Happily, the best of the “old” Málaga remains, as well. The sun still shines, there are miles of seaside, winter temperatures are balmy (days average 63 F in January), and sea breezes still blow off the Mediterranean, cooling the hot summer days. And Málaga is still cheerful and vibrant, oozing its trademark Andalusian charm.
Best of all, it remains a very Spanish city, even in the prime tourist areas. So if you enjoy big-city life with laidback charm and a side of seashore, give Málaga a whirl. You can even get by in English.
Simply walking up Calle Larios, the broad, pedestrian-only avenue that is the heart of Málaga’s historic center, can lift the spirits. Shops and restaurants line both sides of this wide, tile-paved street. Benches, colorful flower stands, and tall, graceful streetlights march at regular intervals up the street. Four or five stories above ground level, a series of huge canopies is strung across Calle Larios, shading the strollers below from the blazing Mediterranean sun.
I spent a blissful day just being a tourist here, exploring Calle Larios and meandering along the narrow side streets that branch off this main artery. Sidewalk cafés and wine bars, their tables shaded by large umbrellas and with white-aproned waiters at attention, are everywhere.
This is where trendy Malagueños come for a drink or for lunch in town after a busy morning shopping.
It’s also where tourists come for some culture. The Museo Picasso—the artist is one of the city’s most famous native sons—is nearby. So is the new Museo Carmen Thyssen Malaga. It holds mostly 19th-century Spanish paintings.
And you’ll find street performers—mimes, mummers, and “living-sculpture” performance artists—provide entertainment many days. (I saw one fellow who’d suspended himself in the air, with no visible means of support. I still don’t know how he did it…)
At 2,800 years old, Málaga is one of the oldest cities in the world. Founded by the Phoenicians in about 770 BCE, it’s been inhabited by half-a-dozen major civilizations since then. As a result, it offers plenty for the history buff. Just past the Roman amphitheater is the Alcazaba, the medieval Moorish quarter. And you can take a bus up to the Gibralfaro, the Moorish-era fortress sitting above the city that offers one of the best views around.
But, if you spend any time here, it becomes clear that Málaga is not a city that lives in the past. Here, history is the spice, not the main course. Twelve million tourists a year pass through Malaga’s international airport, and about half of them visit the city (the rest head directly to the region’s many beach resorts). Yet tourism, though important, is not the only economic driver. Technology, construction, transportation, logistics, and other industries are all big here—this is Spain’s fourth-most important city for economic activity, and one of its biggest ports. This means a big plus for expats and tourists: A city where English is generally understood.

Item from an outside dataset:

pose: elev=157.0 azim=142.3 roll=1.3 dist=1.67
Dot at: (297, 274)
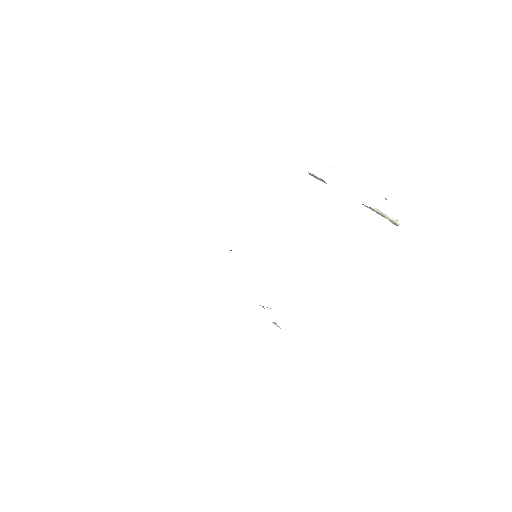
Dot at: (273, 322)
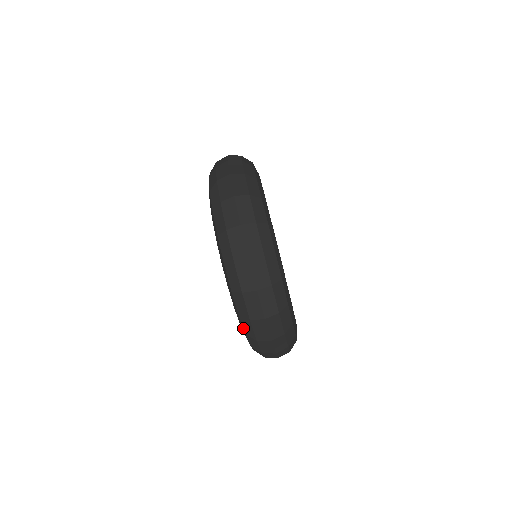
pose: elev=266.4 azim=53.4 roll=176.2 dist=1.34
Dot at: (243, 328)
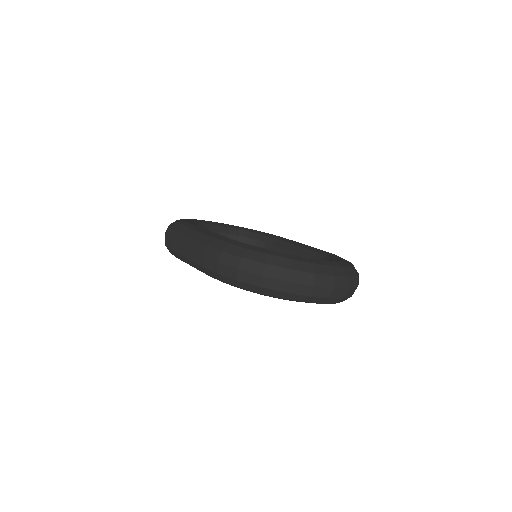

Walk south from Málaga’s historic center and in minutes you reach the port area. In recent years part of the port area has been smartened up. Green park areas border the avenue that runs along the sea, while a long paseo marítimo (boardwalk) runs along the water itself. Muelle Uno, or Wharf One, a long wharf of shops and restaurants, is a prime draw and is nearly always hopping with activity.

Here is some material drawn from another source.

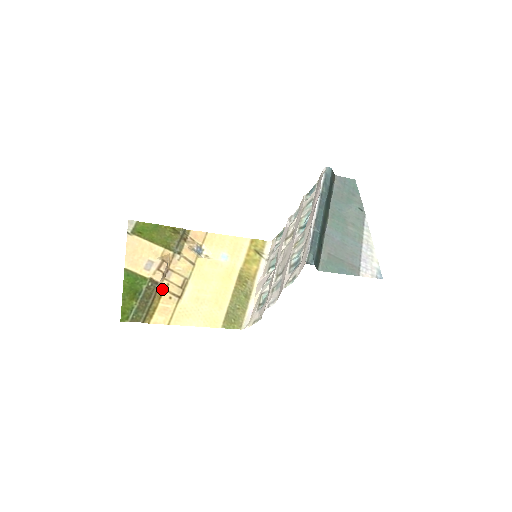
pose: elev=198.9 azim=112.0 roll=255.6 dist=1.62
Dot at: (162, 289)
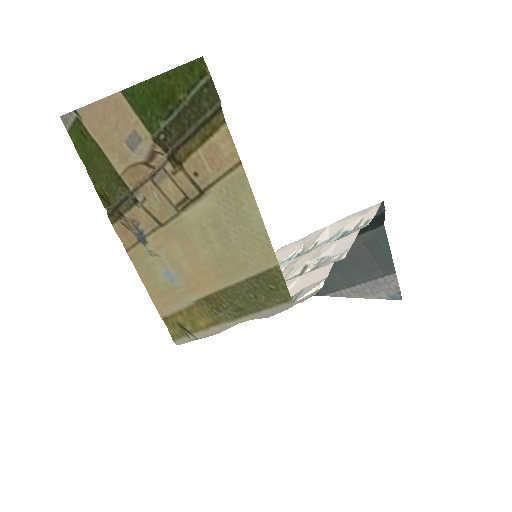
Dot at: (177, 160)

One neighborhood I like is Huelin, which is just a mile or two from the centro histórico in the district known as Carretera de Cádiz. Twenty years ago, when I visited friends who lived in Huelin, the city was just expanding the paseo marítimo out this far. Since then, Huelin has cast off its working-class, fishermen’s roots to become a lively, middle-class neighborhood of good-quality apartment housing, plenty of bars and restaurants, supermarkets, and other amenities. Bus service is frequent, a metro line from the center to Huelin is under construction, and the bus and train stations are not far away.
In Huelin you can find one- and two-bedroom apartments for sale for well under €100,000 (about $130,000). And $650 in rent can get you about 900 square feet of living space—you may even get a sea view with it. Day-to-day expenses are low, too. My friends and I enjoyed a long summer evening at an outdoor café here, spending only about $4 each for generous tapas—a couple of them made a full meal.